##### Given records #####

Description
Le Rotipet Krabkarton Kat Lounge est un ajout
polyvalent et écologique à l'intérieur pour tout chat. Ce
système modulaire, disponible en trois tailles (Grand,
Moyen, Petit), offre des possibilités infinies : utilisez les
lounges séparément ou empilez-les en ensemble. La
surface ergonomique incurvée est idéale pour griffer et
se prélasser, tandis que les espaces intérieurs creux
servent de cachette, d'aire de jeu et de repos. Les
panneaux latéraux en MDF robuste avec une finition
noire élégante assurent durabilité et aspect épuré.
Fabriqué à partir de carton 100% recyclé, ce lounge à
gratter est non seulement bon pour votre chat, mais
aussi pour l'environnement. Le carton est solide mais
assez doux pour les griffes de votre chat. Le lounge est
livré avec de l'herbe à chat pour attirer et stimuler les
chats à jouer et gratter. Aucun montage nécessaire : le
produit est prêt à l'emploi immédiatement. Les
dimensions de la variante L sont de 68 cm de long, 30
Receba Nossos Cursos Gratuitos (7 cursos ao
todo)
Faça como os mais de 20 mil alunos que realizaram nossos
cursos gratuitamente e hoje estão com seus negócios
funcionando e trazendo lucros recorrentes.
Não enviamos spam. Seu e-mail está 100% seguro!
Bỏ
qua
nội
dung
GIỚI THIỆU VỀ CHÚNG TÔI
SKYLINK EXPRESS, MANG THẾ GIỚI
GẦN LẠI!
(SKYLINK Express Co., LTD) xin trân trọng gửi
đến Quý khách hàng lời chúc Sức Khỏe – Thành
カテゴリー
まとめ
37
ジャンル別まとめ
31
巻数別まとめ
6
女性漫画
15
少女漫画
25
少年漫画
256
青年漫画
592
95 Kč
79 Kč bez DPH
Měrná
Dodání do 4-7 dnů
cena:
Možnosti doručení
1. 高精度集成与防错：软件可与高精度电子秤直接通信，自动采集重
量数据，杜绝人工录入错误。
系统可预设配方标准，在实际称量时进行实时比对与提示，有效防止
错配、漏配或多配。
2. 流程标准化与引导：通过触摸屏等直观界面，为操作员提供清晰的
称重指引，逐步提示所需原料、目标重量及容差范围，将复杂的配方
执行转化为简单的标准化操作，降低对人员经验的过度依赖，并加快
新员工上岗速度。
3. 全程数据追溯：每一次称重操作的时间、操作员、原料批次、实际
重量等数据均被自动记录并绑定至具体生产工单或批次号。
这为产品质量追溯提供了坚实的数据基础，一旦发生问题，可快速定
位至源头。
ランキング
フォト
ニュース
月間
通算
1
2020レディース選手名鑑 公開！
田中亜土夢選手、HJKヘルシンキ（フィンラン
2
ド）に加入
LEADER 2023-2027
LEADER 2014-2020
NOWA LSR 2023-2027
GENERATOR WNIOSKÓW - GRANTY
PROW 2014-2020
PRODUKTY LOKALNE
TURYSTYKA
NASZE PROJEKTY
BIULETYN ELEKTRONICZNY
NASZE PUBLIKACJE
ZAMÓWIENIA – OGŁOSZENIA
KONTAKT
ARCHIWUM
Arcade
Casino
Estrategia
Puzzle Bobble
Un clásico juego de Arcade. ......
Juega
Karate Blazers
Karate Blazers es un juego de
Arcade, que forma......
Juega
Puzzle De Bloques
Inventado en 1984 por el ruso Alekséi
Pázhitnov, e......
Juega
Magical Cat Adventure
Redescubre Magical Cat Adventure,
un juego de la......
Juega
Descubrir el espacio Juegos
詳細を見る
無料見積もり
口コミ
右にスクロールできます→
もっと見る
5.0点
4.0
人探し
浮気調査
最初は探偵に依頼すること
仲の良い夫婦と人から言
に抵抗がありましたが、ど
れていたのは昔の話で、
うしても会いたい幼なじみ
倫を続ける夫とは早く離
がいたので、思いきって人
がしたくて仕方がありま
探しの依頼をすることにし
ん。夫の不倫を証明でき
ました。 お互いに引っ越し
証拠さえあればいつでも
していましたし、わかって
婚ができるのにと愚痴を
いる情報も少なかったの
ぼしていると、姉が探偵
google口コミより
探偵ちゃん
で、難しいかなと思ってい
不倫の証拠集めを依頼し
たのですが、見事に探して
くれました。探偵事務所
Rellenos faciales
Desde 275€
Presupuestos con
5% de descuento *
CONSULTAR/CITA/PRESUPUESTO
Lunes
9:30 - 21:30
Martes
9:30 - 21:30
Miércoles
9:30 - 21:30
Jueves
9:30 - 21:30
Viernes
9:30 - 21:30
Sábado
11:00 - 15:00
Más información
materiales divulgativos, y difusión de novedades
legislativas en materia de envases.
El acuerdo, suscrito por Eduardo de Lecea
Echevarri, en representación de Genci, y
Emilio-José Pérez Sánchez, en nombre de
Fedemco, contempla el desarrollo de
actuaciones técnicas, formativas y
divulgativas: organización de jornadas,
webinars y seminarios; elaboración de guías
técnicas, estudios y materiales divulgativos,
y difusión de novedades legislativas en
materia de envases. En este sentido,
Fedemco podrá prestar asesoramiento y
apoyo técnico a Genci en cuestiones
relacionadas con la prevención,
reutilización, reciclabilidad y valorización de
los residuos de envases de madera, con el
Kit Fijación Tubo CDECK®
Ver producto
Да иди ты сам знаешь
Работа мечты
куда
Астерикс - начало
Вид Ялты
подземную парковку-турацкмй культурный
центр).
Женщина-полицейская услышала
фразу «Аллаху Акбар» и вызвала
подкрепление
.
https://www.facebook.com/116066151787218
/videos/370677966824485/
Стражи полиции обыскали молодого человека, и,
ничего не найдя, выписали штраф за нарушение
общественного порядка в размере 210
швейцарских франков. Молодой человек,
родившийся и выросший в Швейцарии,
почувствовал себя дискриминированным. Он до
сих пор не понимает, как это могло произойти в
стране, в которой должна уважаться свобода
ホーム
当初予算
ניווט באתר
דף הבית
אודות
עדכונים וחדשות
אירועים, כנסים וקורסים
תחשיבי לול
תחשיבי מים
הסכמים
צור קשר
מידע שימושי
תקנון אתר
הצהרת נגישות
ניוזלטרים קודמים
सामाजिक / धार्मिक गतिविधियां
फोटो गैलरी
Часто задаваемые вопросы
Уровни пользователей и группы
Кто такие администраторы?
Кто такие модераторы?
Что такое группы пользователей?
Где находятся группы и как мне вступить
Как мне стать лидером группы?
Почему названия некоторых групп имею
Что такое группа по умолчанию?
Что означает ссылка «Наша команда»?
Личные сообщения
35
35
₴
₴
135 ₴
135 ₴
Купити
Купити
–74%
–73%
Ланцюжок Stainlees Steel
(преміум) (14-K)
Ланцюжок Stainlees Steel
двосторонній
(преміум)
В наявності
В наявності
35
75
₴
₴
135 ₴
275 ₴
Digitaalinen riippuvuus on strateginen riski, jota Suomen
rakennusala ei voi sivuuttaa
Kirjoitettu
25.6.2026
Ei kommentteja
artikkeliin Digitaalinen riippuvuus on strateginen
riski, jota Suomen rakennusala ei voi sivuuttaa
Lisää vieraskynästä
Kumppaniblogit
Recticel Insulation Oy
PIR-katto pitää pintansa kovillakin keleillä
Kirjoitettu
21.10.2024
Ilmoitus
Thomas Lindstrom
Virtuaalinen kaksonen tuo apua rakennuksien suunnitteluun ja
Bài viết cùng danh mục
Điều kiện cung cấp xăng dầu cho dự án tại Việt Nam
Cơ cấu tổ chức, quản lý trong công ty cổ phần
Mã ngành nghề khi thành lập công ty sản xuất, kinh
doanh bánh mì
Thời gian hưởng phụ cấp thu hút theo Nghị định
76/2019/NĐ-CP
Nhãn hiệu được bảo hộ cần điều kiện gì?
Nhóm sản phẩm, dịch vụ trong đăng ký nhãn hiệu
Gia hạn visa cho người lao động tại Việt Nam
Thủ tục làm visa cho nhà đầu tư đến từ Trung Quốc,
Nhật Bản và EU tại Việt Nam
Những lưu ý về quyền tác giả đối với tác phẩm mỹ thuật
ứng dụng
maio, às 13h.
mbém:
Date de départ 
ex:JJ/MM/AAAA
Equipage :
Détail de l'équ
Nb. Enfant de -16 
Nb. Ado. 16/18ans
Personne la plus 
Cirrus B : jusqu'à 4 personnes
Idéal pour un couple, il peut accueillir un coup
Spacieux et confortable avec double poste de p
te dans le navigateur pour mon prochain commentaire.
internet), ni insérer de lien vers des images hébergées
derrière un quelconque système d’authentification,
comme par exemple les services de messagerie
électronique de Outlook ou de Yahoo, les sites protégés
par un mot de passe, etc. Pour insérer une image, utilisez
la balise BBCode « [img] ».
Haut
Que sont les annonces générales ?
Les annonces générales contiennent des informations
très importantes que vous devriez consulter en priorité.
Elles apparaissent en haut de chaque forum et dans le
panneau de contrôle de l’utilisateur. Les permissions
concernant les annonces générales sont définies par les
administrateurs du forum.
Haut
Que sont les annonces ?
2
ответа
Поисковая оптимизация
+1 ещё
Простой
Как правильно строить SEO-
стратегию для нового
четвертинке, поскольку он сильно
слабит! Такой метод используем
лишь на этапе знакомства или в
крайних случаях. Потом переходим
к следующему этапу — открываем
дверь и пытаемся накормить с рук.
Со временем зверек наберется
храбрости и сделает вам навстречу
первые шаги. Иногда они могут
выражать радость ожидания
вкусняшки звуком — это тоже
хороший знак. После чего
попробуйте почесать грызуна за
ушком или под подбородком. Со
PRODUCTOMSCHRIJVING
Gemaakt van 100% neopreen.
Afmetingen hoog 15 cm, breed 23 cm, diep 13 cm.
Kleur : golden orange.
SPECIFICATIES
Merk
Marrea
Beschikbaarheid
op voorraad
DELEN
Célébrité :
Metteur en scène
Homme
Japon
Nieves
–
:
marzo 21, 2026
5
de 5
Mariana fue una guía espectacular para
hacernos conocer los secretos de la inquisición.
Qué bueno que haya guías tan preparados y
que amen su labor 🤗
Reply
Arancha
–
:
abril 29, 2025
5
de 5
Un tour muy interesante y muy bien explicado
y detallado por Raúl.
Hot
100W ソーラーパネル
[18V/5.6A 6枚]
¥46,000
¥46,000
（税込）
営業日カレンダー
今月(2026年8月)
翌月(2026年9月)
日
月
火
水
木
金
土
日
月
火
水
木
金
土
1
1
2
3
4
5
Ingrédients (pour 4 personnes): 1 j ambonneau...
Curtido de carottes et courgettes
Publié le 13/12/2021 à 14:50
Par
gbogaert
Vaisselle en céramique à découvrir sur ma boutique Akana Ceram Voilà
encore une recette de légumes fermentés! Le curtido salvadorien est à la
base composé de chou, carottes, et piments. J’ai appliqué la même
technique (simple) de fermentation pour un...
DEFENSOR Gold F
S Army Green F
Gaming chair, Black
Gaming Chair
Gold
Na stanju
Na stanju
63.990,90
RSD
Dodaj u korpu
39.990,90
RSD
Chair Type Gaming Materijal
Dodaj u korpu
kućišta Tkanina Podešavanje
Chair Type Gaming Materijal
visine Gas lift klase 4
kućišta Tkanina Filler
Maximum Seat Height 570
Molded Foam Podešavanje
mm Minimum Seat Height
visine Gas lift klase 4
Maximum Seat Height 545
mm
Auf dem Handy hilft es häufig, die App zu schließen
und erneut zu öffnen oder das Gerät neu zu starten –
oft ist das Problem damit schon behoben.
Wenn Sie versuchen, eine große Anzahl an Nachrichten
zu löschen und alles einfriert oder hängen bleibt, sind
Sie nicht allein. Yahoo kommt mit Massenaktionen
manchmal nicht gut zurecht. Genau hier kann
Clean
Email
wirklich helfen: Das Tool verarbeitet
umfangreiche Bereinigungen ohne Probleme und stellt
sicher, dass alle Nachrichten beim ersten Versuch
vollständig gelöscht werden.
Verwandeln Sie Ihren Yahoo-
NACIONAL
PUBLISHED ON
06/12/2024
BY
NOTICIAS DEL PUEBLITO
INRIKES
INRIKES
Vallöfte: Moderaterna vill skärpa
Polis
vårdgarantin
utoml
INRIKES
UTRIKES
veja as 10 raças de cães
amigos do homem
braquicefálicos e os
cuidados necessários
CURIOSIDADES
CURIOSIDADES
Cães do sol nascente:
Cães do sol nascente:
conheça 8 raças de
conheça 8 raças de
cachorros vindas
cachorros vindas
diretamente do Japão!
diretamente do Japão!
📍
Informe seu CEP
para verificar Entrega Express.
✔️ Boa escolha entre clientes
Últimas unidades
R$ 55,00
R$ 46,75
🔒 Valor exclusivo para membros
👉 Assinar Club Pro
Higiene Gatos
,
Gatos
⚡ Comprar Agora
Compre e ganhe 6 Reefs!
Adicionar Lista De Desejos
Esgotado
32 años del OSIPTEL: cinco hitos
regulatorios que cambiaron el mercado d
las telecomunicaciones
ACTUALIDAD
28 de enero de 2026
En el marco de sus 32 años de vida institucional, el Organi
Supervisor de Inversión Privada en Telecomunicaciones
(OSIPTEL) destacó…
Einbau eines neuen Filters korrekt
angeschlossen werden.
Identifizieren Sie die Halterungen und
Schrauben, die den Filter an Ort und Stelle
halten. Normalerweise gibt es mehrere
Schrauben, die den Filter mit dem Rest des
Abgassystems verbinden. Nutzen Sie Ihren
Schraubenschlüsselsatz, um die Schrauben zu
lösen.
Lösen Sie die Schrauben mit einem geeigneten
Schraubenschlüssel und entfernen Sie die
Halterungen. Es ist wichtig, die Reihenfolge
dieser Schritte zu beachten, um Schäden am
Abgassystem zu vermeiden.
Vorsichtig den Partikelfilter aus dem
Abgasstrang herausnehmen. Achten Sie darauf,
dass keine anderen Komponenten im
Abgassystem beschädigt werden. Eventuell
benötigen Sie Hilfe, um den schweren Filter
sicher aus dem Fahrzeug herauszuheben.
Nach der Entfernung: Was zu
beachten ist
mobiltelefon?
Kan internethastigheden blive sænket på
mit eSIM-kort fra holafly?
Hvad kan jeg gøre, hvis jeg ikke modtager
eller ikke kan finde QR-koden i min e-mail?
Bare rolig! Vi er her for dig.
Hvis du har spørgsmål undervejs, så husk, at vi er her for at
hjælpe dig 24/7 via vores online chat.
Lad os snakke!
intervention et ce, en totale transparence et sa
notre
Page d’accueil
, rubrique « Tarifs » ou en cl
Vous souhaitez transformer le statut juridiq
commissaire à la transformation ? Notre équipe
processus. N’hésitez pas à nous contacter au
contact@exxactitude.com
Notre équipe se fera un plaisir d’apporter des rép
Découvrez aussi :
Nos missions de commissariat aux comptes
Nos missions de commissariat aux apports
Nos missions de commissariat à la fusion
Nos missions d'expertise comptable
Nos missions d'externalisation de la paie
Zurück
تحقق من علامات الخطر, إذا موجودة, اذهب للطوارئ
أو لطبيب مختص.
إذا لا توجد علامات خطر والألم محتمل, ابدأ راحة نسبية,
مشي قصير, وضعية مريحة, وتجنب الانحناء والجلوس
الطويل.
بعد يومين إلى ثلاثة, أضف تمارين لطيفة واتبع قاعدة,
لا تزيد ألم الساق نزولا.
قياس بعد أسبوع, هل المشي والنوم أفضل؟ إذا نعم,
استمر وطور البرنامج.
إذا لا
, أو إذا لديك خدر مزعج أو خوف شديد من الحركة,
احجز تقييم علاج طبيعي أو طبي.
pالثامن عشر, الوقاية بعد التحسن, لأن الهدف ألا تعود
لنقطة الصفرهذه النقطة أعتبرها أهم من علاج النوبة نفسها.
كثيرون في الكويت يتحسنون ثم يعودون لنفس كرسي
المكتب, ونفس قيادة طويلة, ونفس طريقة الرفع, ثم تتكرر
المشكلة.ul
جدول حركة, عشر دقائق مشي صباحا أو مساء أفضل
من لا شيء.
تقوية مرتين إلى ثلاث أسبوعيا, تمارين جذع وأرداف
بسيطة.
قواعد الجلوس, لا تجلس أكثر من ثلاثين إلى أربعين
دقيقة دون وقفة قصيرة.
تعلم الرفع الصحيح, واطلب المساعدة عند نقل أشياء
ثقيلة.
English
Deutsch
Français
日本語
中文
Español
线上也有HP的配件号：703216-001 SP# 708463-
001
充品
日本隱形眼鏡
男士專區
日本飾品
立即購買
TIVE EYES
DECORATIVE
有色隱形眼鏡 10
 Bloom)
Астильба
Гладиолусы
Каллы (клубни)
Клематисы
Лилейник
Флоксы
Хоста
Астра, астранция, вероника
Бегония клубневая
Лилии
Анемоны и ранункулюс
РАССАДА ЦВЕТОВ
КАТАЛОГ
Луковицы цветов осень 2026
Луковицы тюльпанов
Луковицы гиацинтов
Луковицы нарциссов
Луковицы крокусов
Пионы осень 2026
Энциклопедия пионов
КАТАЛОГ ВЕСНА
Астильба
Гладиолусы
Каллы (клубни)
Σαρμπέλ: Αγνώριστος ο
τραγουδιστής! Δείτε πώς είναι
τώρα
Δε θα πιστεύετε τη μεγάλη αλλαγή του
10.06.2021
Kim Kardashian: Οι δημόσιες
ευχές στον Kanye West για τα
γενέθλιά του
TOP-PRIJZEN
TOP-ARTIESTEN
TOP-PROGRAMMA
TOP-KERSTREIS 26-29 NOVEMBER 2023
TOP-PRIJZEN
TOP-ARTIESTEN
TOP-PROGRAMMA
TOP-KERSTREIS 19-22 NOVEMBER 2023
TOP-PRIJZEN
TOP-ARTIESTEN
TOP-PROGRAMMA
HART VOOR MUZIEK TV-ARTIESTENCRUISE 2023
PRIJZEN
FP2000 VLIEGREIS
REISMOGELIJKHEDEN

#####

The problem: Can you reproduce, word for word, the part that opens with the first line of the records and closes with the line containing "se prélasser, tandis", with both of those lines included?

Answer to this exercise:
Description
Le Rotipet Krabkarton Kat Lounge est un ajout
polyvalent et écologique à l'intérieur pour tout chat. Ce
système modulaire, disponible en trois tailles (Grand,
Moyen, Petit), offre des possibilités infinies : utilisez les
lounges séparément ou empilez-les en ensemble. La
surface ergonomique incurvée est idéale pour griffer et
se prélasser, tandis que les espaces intérieurs creux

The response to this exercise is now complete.